Extract:
NEP 2020 was India's declaration that rote learning must yield to experiential learning. It put physical and socio-emotional development on equal footing with reading, writing, and arithmetic. Schools tend to treat physical education (PE) periods as expendable, and parents still view sport as peripheral. NSP 2025 arrives as the long-needed companion policy, spelling out how to embed play in the school timetable, who should teach it, and which assessment standards will count towards academic credits.
In India, however, access remains painfully unequal. Roughly half of young children in rural or low-income areas still have no access to structured play; 31% of rural schools do not have a playground (ASER 2024). The shortage of dedicated PE instructors is a significant gap. The latest ASER 2024 findings reinforce the point: Only 16.5% of rural schools reported a dedicated PE teacher, while nearly a quarter had none.

Material shown:

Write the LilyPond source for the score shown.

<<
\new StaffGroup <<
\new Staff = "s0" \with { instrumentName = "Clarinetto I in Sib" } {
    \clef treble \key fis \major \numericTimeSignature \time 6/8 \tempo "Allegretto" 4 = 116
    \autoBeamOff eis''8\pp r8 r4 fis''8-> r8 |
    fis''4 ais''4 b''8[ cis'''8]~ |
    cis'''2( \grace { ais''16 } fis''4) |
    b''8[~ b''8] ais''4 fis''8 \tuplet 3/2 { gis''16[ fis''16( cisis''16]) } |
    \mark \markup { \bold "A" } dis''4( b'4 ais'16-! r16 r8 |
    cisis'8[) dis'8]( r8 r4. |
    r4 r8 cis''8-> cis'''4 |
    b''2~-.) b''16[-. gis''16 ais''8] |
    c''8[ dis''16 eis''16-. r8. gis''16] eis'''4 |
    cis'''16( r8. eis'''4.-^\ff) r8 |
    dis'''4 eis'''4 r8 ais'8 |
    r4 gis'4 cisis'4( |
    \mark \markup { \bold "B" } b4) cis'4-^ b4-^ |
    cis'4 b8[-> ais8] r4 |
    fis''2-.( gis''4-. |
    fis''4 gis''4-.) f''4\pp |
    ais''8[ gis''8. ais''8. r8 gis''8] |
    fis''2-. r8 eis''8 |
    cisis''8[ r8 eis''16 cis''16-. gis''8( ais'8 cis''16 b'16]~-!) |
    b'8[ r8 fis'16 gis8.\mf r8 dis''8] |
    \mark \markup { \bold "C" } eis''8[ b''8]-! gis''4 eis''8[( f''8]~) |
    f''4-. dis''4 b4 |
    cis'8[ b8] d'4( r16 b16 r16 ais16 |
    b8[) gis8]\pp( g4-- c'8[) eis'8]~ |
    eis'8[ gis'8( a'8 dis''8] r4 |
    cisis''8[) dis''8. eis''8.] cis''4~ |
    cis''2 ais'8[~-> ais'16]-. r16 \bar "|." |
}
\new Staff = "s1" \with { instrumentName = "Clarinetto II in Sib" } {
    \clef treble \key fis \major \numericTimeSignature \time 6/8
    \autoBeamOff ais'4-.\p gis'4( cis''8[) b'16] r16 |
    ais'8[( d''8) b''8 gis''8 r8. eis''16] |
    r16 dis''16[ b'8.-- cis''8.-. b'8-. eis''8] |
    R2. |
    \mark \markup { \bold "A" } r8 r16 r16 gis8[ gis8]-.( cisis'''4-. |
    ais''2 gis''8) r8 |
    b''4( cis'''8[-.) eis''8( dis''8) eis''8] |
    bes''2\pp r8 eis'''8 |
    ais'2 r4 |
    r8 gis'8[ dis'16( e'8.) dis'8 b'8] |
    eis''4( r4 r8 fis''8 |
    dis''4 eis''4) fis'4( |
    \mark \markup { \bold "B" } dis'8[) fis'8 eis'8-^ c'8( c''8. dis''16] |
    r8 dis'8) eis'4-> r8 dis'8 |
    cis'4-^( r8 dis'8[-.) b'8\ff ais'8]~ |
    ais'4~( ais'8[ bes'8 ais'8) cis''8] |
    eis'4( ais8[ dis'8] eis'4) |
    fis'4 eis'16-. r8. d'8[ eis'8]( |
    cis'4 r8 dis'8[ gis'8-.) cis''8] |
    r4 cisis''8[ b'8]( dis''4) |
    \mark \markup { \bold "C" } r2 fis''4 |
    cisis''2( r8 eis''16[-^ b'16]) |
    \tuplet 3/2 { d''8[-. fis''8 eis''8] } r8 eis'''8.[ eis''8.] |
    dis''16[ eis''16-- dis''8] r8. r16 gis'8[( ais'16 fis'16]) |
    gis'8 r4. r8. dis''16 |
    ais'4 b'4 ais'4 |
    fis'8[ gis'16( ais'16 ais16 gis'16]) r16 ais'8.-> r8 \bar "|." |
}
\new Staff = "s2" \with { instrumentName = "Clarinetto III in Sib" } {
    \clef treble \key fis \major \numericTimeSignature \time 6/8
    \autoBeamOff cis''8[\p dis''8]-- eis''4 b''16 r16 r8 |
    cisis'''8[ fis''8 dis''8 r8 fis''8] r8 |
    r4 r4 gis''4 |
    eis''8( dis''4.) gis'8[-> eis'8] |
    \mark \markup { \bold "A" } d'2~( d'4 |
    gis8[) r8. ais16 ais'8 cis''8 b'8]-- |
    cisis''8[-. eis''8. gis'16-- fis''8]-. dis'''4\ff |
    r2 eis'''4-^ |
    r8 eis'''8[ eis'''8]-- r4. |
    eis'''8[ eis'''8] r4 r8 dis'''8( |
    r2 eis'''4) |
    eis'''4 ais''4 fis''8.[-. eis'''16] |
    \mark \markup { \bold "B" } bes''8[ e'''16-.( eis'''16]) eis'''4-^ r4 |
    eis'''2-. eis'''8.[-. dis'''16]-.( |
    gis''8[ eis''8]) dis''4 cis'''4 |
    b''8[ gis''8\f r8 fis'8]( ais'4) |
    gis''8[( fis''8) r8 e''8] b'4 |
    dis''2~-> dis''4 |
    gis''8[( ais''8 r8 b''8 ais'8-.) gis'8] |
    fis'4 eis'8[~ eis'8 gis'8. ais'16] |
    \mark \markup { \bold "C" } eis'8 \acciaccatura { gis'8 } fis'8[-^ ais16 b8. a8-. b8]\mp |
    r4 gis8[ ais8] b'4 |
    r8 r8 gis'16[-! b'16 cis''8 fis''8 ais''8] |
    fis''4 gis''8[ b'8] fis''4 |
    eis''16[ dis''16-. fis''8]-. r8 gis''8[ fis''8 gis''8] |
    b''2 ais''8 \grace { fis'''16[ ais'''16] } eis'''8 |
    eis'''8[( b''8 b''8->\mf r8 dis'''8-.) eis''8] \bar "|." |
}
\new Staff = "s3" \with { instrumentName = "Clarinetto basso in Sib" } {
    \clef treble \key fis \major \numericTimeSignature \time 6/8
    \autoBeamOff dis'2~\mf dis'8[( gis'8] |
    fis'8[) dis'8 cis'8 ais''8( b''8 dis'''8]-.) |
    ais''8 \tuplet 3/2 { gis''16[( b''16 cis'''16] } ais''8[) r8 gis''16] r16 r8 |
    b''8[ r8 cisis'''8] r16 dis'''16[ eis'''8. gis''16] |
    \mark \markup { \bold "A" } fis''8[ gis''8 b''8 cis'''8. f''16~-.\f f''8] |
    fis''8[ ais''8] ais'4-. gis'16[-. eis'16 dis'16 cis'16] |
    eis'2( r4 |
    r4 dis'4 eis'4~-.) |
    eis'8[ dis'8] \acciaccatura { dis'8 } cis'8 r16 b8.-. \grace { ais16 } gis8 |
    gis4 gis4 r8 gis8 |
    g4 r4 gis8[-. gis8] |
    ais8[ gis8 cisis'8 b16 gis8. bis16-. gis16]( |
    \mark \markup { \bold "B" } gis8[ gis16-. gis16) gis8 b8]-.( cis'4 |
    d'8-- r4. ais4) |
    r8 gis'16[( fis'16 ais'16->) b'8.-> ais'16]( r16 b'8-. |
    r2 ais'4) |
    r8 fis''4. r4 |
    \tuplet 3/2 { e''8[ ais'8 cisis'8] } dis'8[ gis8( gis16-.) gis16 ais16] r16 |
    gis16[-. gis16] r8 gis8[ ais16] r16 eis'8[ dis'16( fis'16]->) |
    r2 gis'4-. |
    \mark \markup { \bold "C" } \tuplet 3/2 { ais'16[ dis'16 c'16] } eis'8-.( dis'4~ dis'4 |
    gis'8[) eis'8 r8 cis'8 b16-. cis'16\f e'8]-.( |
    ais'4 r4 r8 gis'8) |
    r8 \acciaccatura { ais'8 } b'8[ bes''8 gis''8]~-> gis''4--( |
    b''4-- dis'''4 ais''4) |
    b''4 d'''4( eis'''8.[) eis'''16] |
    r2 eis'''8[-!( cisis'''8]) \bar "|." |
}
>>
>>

Exercise instructions:
A: Repeat the passage on play in Indian schools word for word, starting at the words "In India, however, access" and ending after the words "quarter had none.".
B: Condense the paragraph of the passage on play in Indian schools that begins "In India, however, access remains" into a bulleted list that keeps its main facts.

Answer section:
A:
In India, however, access remains painfully unequal. Roughly half of young children in rural or low-income areas still have no access to structured play; 31% of rural schools do not have a playground (ASER 2024). The shortage of dedicated PE instructors is a significant gap. The latest ASER 2024 findings reinforce the point: Only 16.5% of rural schools reported a dedicated PE teacher, while nearly a quarter had none.

B:
- Access to play in India remains very unequal.
- About half of young children in rural or low-income areas have no access to structured play.
- 31% of rural schools lack a playground (ASER 2024).
- There is a significant shortage of dedicated PE instructors. Per ASER 2024, only 16.5% of rural schools reported a dedicated PE teacher, and nearly a quarter had none.